O empresário admite que incorporou parte dos sentimentos tradicionais do torcedor botafoguense.

Flamengo e Fluminense são rivais históricos no Rio de Janeiro, enquanto o Palmeiras se transformou em um dos principais adversários esportivos do Botafogo nas últimas temporadas.

Com o clube paulista, inclusive, Textor protagonizou alguns dos maiores embates públicos de sua passagem pelo futebol brasileiro.

Vasco recebeu tratamento diferente

Curiosamente, Textor adotou outra postura ao falar sobre o Vasco.

Apesar de também existir rivalidade esportiva com o Botafogo, o empresário descreveu a relação de maneira diferente, destacando uma espécie de proximidade entre as duas torcidas.

A diferença ajuda a mostrar que a resposta não se baseou simplesmente em escolher grandes clubes brasileiros.

Ela está ligada às experiências e rivalidades que Textor viveu enquanto esteve diretamente envolvido no comando do Botafogo.

Nesse aspecto, Flamengo, Fluminense e Palmeiras claramente ocuparam um espaço especial.

Textor vive momento delicado no Botafogo

As declarações acontecem em meio a um período bastante turbulento para o empresário.

Textor trava uma disputa pelo controle e pela influência sobre a SAF do Botafogo.

Apesar das conquistas e investimentos realizados durante sua passagem, os últimos meses foram marcados por conflitos empresariais, jurídicos e políticos.

Na entrevista à ESPN, o norte-americano falou abertamente sobre sua situação e também mostrou o estilo provocador que se tornou uma de suas marcas no futebol brasileiro.

Ao ser questionado sobre quem considerava o melhor executivo de futebol do país, Textor apontou o próprio nome.

Logo depois, também se colocou como o pior executivo, brincando justamente com os problemas que atualmente enfrenta para manter influência sobre o projeto botafoguense.

A resposta mostra como o empresário consegue alternar autoconfiança, provocação e autocrítica em uma mesma entrevista.

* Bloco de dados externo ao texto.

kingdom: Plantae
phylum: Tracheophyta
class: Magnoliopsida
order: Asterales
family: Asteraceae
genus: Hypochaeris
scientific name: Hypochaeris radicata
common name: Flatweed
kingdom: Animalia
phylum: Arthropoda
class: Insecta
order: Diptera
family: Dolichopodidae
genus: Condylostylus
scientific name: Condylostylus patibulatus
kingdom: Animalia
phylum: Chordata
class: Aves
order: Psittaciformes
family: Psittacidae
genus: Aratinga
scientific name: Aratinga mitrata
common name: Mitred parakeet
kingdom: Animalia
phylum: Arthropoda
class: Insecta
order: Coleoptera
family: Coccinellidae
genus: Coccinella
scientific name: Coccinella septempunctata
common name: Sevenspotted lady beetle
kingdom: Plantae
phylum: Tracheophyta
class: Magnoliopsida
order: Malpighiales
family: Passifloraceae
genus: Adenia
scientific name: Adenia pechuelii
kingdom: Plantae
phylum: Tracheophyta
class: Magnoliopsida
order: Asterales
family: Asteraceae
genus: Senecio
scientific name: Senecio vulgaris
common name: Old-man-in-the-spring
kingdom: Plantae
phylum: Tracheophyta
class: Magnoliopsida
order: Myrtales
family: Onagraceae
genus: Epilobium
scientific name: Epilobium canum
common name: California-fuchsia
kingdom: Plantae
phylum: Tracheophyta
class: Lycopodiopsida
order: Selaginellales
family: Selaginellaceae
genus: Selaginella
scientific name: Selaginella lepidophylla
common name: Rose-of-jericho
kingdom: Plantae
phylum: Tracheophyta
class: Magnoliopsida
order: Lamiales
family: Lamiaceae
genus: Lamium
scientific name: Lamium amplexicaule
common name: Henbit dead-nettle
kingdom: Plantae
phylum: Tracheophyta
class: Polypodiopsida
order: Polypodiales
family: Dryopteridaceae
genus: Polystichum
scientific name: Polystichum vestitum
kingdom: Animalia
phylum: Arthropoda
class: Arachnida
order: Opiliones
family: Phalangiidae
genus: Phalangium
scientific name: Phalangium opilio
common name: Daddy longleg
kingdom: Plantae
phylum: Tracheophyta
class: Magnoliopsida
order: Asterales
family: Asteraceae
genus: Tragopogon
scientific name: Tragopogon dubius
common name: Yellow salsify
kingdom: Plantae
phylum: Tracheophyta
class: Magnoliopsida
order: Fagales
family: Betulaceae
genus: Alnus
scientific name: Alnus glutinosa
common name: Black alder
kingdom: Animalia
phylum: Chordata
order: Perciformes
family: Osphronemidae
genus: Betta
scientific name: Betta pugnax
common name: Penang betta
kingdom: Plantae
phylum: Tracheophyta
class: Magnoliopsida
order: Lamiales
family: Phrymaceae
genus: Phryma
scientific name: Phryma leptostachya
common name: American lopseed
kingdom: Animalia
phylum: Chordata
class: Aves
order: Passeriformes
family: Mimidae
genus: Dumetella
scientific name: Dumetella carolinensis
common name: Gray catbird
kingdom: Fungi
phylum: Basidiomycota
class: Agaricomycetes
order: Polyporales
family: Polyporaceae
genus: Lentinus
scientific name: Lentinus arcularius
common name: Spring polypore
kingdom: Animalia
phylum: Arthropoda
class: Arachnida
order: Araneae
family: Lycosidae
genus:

Montenegro também foi alvo

Textor também voltou a direcionar críticas a Carlos Augusto Montenegro, ex-presidente do Botafogo e personagem influente na política do clube.

A relação entre os dois se deteriorou ao longo das disputas envolvendo a gestão alvinegra.

Durante a entrevista, o empresário fez novas provocações ao ex-dirigente e indicou que conflitos de ego acabam prejudicando o desenvolvimento do Botafogo.

Mesmo em meio às críticas, Textor deixou aberta a possibilidade de uma reconciliação futura.

O episódio mostra que os problemas enfrentados atualmente pelo Botafogo vão muito além das quatro linhas.

Existe uma disputa sobre poder, modelo de administração e principalmente sobre quem terá influência nas próximas decisões do clube.

De investidor a personagem do futebol brasileiro

Poucos investidores estrangeiros conseguiram alcançar o nível de exposição atingido por John Textor desde que chegou ao Brasil.

O empresário não se limitou a aportar recursos ou administrar uma SAF.

Participou de discussões sobre arbitragem, organização das competições, gestão de clubes e decisões da CBF.

Também entrou diretamente em confrontos públicos com outros dirigentes.

Em muitos momentos, Textor adotou comportamento mais próximo do tradicional cartola brasileiro do que do investidor estrangeiro que desembarcou inicialmente no país.

Sua nova declaração sobre Flamengo, Fluminense e Palmeiras reforça justamente essa transformação.

Ele chegou olhando para clubes como ativos esportivos.

Hoje, admite que alguns passaram a ser enxergados como rivais.